La découverte renforce une théorie populaire sur la raison pour laquelle ces périodes de repos prolongées se produisent. Les étoiles tournent plus lentement avec l’âge parce que leurs vents solaires agissent comme des «freins magnétiques», comme un enfant qui tend les bras en tournant sur une chaise. En 2016, van Saders et son collègue Travis Metcalfe de la White Dwarf Research Corporation ont remarqué qu’à un moment donné, les étoiles arrêtent de freiner et leur vitesse se stabilise– un changement, ont-ils proposé, qui découle d’un changement du champ magnétique des étoiles. Puis, l’année dernière, Dibyendu Nandi et ses collègues du Centre d’excellence en sciences spatiales de l’Inde ont épinglé l’idée avec des simulations informatiques qui liaient la stabilisation de la vitesse de rotation à un champ magnétique qui s’affaiblit. Au cours de cette transition, alors que l’étoile se dirige vers un état “paresseux” dans lequel son activité est plate plutôt que cyclique, des perturbations aléatoires de son champ magnétique peuvent entraîner des arrêts de cycle temporaires comme le minimum de Maunder, explique Nandi.

La théorie prédit que cet état de transition émergera dans les étoiles d’âge moyen, tout comme notre Soleil et cette étoile endormie nouvellement identifiée. “Tout dans cette découverte a en fait corroboré ce dont nous parlions depuis 5 ans”, déclare Metcalfe. “Nous connaissions certainement les étoiles qui ne cyclaient pas, mais nous ne savions pas comment elles y étaient arrivées – c’est comme le chaînon manquant dans cette image évolutive.”

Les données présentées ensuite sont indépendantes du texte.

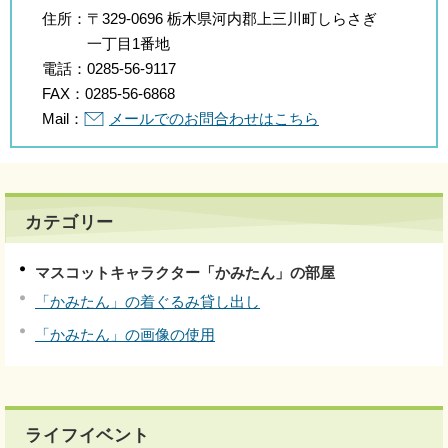
住所：
〒329-0696 栃木県河内郡上三川町しらさぎ
一丁目1番地
電話：
0285-56-9117
FAX：
0285-56-6868
Mail：
メールでのお問合わせはこちら
カテゴリー
マスコットキャラクター「かみたん」の部屋
「かみたん」の着ぐるみ貸し出し
「かみたん」の画像の使用
ライフイベント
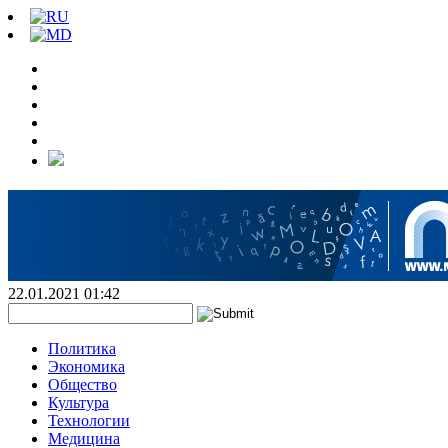
22.01.2021 01:42
Политика
Экономика
Общество
Культура
Технологии
Медицина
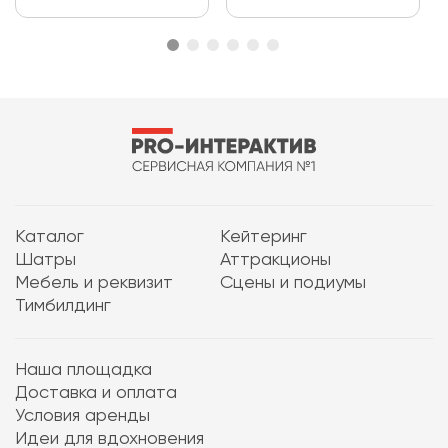
Каталог
Кейтеринг
Шатры
Аттракционы
Мебель и реквизит
Сцены и подиумы
Тимбилдинг
Наша площадка
Доставка и оплата
Условия аренды
Идеи для вдохновения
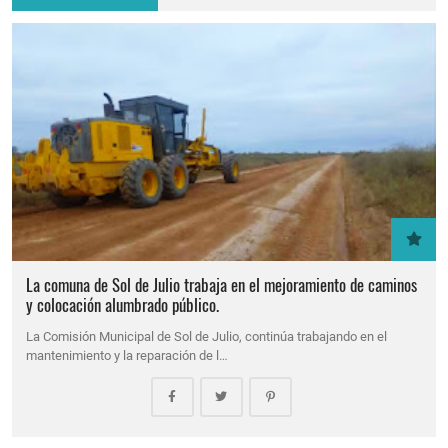
La comuna de Sol de Julio trabaja en el mejoramiento de caminos
y colocación alumbrado público.
La Comisión Municipal de Sol de Julio, continúa trabajando en el
mantenimiento y la reparación de l…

La transition magnétique de notre Soleil a probablement commencé à peu près au même moment où la vie sur Terre a rampé pour la première fois hors de la mer, et ce n’est peut-être pas une coïncidence, suggère Metcalfe. Les particules entrantes et le rayonnement des étoiles actives endommagent l’ADN et favorisent les mutations, accélérant l’évolution. Ils « peuvent faire partie des ingrédients nécessaires pour démarrer la vie », dit-il. Mais à un moment donné, la météo spatiale énergique constitue une menace pour la vie complexe – “comme un bouton de réinitialisation cosmique géant qui se déclenche toujours”, ajoute-t-il.

Les étoiles subissant une transition du cyclisme à l’écurie pourraient fournir l’équilibre idéal entre étincelle et protection pour nourrir la vie. “Si nous recherchons des civilisations technologiques”, dit Metcalfe, “peut-être que le meilleur endroit pour regarder est autour des étoiles qui sont dans la seconde moitié de [their] vies » – en d’autres termes, entrer juste dans une crise de la quarantaine.